O Ministério Público aponta, ainda, distribuição superior a R$ 190 milhões sob a forma de dividendos, aquisições imobiliárias de elevado valor cuja correspondente saída financeira não teria sido identificada e remessas ao exterior em montante superior a R$ 36 milhões.
"Esses dados, isoladamente considerados, evidentemente não demonstrariam a prática criminosa, mas, examinados em conjunto com as entregas de numerário, os documentos apreendidos, os procedimentos tributários nominados e a prova telemática, constituem elementos de corroboração da hipótese de circulação e posterior integração patrimonial dos recursos investigados", destacam os promotores do Gedec, grupo do Ministério Público que enfrenta delitos econômicos, lavagem de dinheiro e corrupção.
"Mais eloquente que o próprio patrimônio, contudo, é o padrão de movimentação de sua conta pessoal", anotam os promotores.
No período rastreado, a conta de Buttini registrou R$ 1.061.542.857,72 em créditos e R$ 1.061.490.279,04 em débitos - movimentação bruta de R$ 2.123.033.136,76.
"Trata-se de conta de uma única pessoa física - não de instituição financeira ou de grande empresa -, e a cifra, mesmo depurada, é manifestamente incompatível com a atividade lícita de um advogado, revelando que o patrimônio pessoal do investigado era alimentado pelo trânsito de recursos por sua própria cadeia societária", enfatiza o MP.
COM A PALAVRA, A DEFESA DE BUTTINI DE MORAES
A defesa do advogado João André Buttini de Moraes informa que está tomando conhecimento dos elementos da investigação e das circunstâncias que levaram à operação da data de hoje.
Em total transparência e colaboração com a investigação, informa que tão logo tenha acesso integral aos autos do caso, prestará todos esclarecimentos necessários às autoridades competentes.
COM A PALAVRA, A SECRETARIA DE ESTADO DA FAZENDA E PLANEJAMENTO DE SÃO PAULO
Desde a deflagração da Operação Ícaro, em agosto de 2025, a Secretaria da Fazenda e Planejamento atua em conjunto com o Ministério Público de São Paulo na apuração rigorosa dos fatos.
As ações da pasta resultaram na demissão de cinco envolvidos, além de um exonerado e 17 servidores afastados sem remuneração.
As empresas envolvidas também estão sendo responsabilizadas, com autuações específicas que já resultaram na constituição de mais de R$ 3 bilhões em créditos tributários, multas e juros.
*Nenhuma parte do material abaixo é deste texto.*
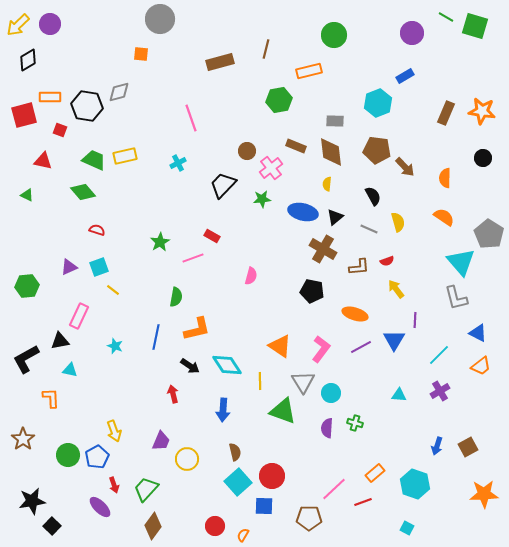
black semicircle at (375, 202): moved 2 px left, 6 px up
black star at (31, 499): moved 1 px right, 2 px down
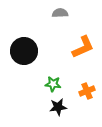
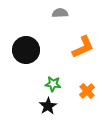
black circle: moved 2 px right, 1 px up
orange cross: rotated 21 degrees counterclockwise
black star: moved 10 px left, 1 px up; rotated 24 degrees counterclockwise
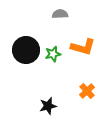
gray semicircle: moved 1 px down
orange L-shape: rotated 40 degrees clockwise
green star: moved 30 px up; rotated 21 degrees counterclockwise
black star: rotated 18 degrees clockwise
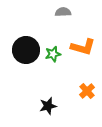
gray semicircle: moved 3 px right, 2 px up
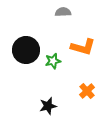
green star: moved 7 px down
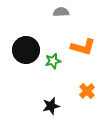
gray semicircle: moved 2 px left
black star: moved 3 px right
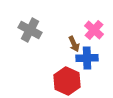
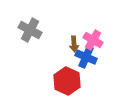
pink cross: moved 1 px left, 10 px down; rotated 12 degrees counterclockwise
brown arrow: rotated 21 degrees clockwise
blue cross: moved 1 px left, 1 px up; rotated 25 degrees clockwise
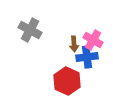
blue cross: moved 1 px right; rotated 30 degrees counterclockwise
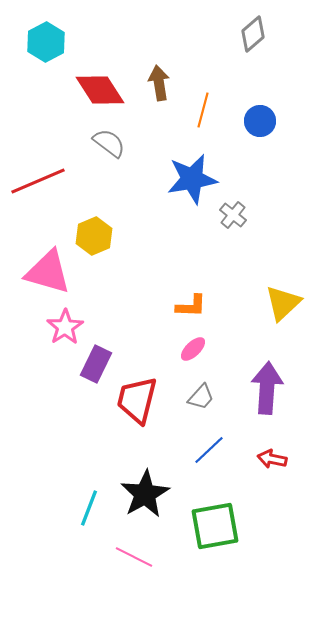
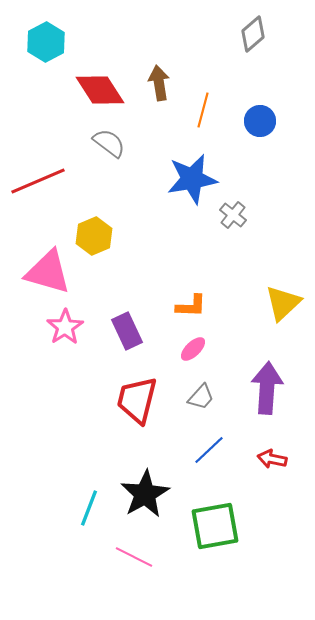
purple rectangle: moved 31 px right, 33 px up; rotated 51 degrees counterclockwise
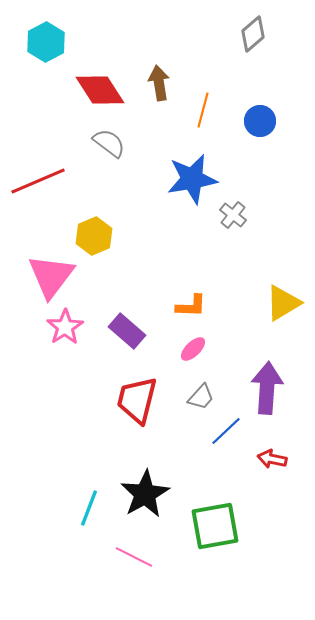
pink triangle: moved 3 px right, 4 px down; rotated 51 degrees clockwise
yellow triangle: rotated 12 degrees clockwise
purple rectangle: rotated 24 degrees counterclockwise
blue line: moved 17 px right, 19 px up
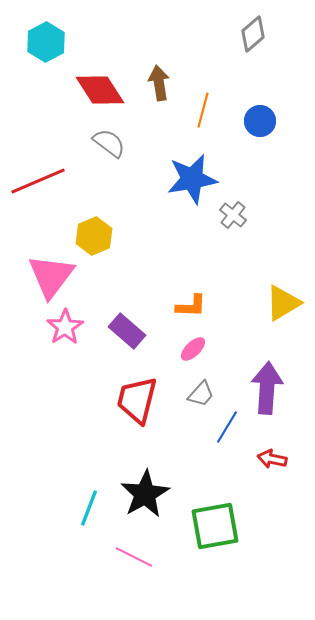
gray trapezoid: moved 3 px up
blue line: moved 1 px right, 4 px up; rotated 16 degrees counterclockwise
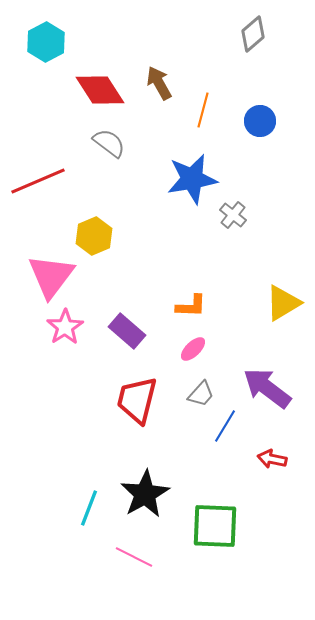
brown arrow: rotated 20 degrees counterclockwise
purple arrow: rotated 57 degrees counterclockwise
blue line: moved 2 px left, 1 px up
green square: rotated 12 degrees clockwise
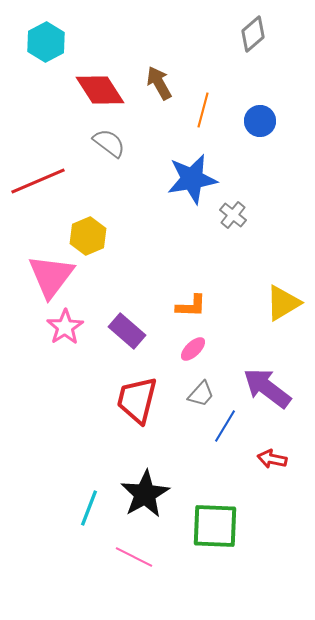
yellow hexagon: moved 6 px left
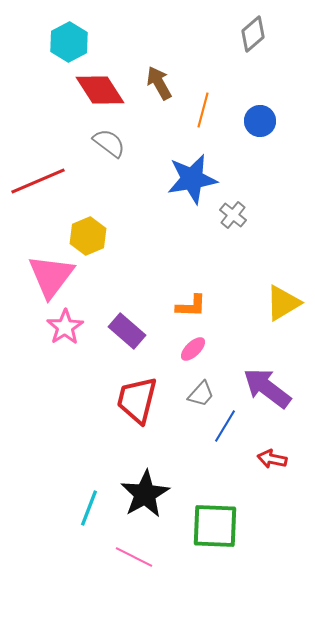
cyan hexagon: moved 23 px right
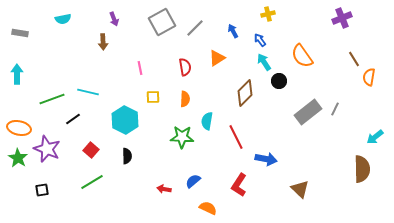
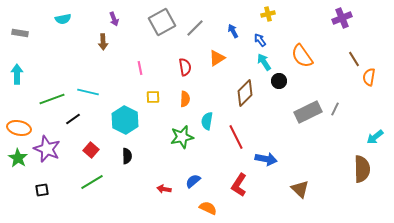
gray rectangle at (308, 112): rotated 12 degrees clockwise
green star at (182, 137): rotated 15 degrees counterclockwise
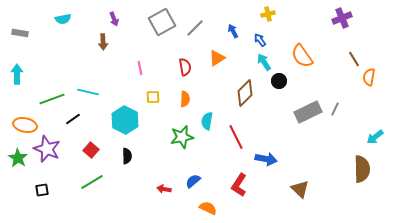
orange ellipse at (19, 128): moved 6 px right, 3 px up
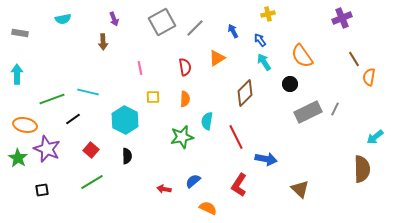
black circle at (279, 81): moved 11 px right, 3 px down
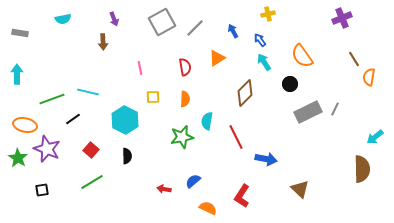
red L-shape at (239, 185): moved 3 px right, 11 px down
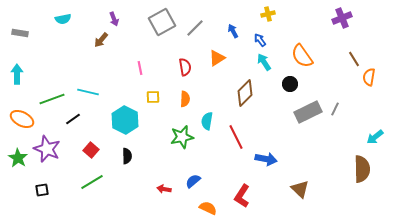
brown arrow at (103, 42): moved 2 px left, 2 px up; rotated 42 degrees clockwise
orange ellipse at (25, 125): moved 3 px left, 6 px up; rotated 15 degrees clockwise
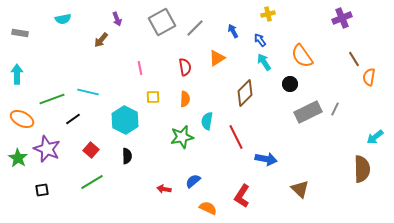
purple arrow at (114, 19): moved 3 px right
Qualquer novo fato decorrente dos desdobramentos da operação, inclusive de eventuais acordos de delação ou denúncias, será rigorosamente apurado e, comprovadas irregularidades, serão adotadas as medidas cabíveis.
A Secretaria colabora integralmente com as investigações e reafirma seu compromisso com a rigorosa apuração e responsabilização de eventuais desvios, sem qualquer tolerância com condutas irregulares.